• **WORK TO COMPLETE**: Could you lay out the entries as a Markdown table with a Row column numbering each line and a Line column holding its text, leaving blank lines out? Begin at the very start of the entries, stop after the line that contains "v(20, -25) *", and leave the pictures out of the answer.

• **STORED RECORDS**:

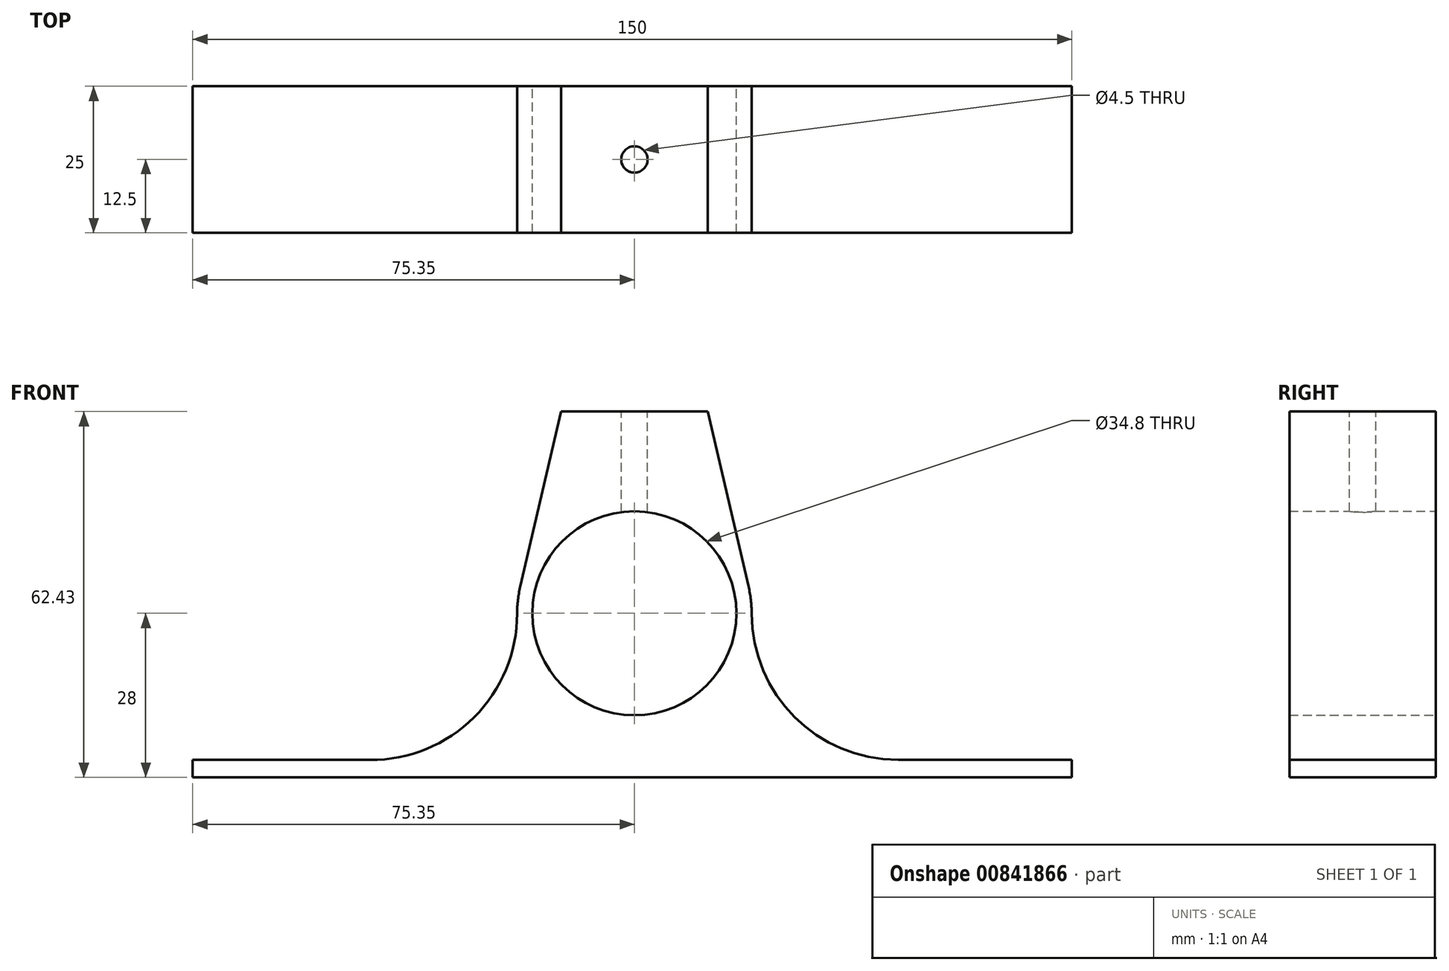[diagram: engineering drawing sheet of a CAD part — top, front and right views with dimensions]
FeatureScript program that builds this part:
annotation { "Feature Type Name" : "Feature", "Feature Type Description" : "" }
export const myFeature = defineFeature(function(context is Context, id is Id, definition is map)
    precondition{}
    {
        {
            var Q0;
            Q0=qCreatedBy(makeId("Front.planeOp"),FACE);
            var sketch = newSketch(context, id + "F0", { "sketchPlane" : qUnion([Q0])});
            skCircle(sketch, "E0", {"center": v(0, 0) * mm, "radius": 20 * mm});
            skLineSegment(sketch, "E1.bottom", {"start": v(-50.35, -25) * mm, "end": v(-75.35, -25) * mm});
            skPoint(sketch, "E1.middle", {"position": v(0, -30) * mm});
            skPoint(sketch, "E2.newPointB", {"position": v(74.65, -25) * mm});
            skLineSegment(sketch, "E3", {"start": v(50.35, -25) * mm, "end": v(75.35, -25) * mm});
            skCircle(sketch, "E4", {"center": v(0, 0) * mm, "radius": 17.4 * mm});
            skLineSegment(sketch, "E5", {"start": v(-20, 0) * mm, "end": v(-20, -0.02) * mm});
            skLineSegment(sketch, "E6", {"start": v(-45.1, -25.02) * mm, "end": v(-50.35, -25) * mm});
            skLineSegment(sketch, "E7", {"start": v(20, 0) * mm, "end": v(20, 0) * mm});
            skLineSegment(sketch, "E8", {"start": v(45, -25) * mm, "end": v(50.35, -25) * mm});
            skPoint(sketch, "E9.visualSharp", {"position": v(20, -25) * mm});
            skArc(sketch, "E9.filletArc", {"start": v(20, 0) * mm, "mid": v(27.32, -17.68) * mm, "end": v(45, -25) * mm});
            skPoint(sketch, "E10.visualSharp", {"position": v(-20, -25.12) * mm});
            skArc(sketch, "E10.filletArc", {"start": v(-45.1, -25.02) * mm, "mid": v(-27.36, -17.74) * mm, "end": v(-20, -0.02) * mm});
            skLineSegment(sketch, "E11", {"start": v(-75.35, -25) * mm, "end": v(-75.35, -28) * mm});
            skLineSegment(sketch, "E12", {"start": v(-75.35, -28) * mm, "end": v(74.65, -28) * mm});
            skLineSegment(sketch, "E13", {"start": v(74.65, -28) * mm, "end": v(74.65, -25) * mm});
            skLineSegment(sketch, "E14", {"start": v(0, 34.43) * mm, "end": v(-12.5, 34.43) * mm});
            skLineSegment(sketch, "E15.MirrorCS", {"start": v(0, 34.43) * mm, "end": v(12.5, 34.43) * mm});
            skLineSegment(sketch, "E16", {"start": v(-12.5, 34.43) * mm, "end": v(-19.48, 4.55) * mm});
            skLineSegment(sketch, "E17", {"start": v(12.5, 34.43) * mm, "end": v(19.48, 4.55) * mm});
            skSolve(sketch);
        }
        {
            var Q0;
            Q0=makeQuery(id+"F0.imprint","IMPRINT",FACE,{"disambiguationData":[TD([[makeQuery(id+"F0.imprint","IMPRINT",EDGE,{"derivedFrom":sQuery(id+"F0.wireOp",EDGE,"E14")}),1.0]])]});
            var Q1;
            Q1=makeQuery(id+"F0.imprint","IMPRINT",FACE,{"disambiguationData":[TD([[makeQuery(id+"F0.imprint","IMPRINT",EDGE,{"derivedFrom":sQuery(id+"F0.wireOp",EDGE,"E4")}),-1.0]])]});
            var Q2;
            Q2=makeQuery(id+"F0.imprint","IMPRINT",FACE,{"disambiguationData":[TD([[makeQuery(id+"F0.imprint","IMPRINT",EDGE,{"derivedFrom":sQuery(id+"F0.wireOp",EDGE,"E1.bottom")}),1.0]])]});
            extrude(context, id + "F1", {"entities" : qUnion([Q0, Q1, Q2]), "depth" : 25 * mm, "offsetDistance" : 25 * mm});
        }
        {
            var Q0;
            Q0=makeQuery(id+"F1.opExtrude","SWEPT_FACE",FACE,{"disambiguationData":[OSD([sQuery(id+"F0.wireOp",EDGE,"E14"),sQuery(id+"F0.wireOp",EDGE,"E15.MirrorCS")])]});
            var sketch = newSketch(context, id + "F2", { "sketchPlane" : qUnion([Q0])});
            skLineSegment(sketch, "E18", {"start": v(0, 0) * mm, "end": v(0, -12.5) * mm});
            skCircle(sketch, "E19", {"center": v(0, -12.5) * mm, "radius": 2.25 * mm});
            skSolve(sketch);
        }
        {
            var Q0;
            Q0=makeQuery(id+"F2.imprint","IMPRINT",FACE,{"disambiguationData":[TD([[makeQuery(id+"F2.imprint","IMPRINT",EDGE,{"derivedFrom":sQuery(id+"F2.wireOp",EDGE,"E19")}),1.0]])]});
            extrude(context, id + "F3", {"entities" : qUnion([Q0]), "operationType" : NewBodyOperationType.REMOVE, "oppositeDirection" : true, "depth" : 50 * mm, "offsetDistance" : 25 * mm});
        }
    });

• **THE RESPONSE**:
| Row | Line |
|---|---|
| 1 | [diagram: engineering drawing sheet of a CAD part — top, front and right views with dimensions] |
| 2 | FeatureScript program that builds this part: |
| 3 | annotation { "Feature Type Name" : "Feature", "Feature Type Description" : "" } |
| 4 | export const myFeature = defineFeature(function(context is Context, id is Id, definition is map) |
| 5 |     precondition{} |
| 6 |     { |
| 7 |         { |
| 8 |             var Q0; |
| 9 |             Q0=qCreatedBy(makeId("Front.planeOp"),FACE); |
| 10 |             var sketch = newSketch(context, id + "F0", { "sketchPlane" : qUnion([Q0])}); |
| 11 |             skCircle(sketch, "E0", {"center": v(0, 0) * mm, "radius": 20 * mm}); |
| 12 |             skLineSegment(sketch, "E1.bottom", {"start": v(-50.35, -25) * mm, "end": v(-75.35, -25) * mm}); |
| 13 |             skPoint(sketch, "E1.middle", {"position": v(0, -30) * mm}); |
| 14 |             skPoint(sketch, "E2.newPointB", {"position": v(74.65, -25) * mm}); |
| 15 |             skLineSegment(sketch, "E3", {"start": v(50.35, -25) * mm, "end": v(75.35, -25) * mm}); |
| 16 |             skCircle(sketch, "E4", {"center": v(0, 0) * mm, "radius": 17.4 * mm}); |
| 17 |             skLineSegment(sketch, "E5", {"start": v(-20, 0) * mm, "end": v(-20, -0.02) * mm}); |
| 18 |             skLineSegment(sketch, "E6", {"start": v(-45.1, -25.02) * mm, "end": v(-50.35, -25) * mm}); |
| 19 |             skLineSegment(sketch, "E7", {"start": v(20, 0) * mm, "end": v(20, 0) * mm}); |
| 20 |             skLineSegment(sketch, "E8", {"start": v(45, -25) * mm, "end": v(50.35, -25) * mm}); |
| 21 |             skPoint(sketch, "E9.visualSharp", {"position": v(20, -25) * mm}); |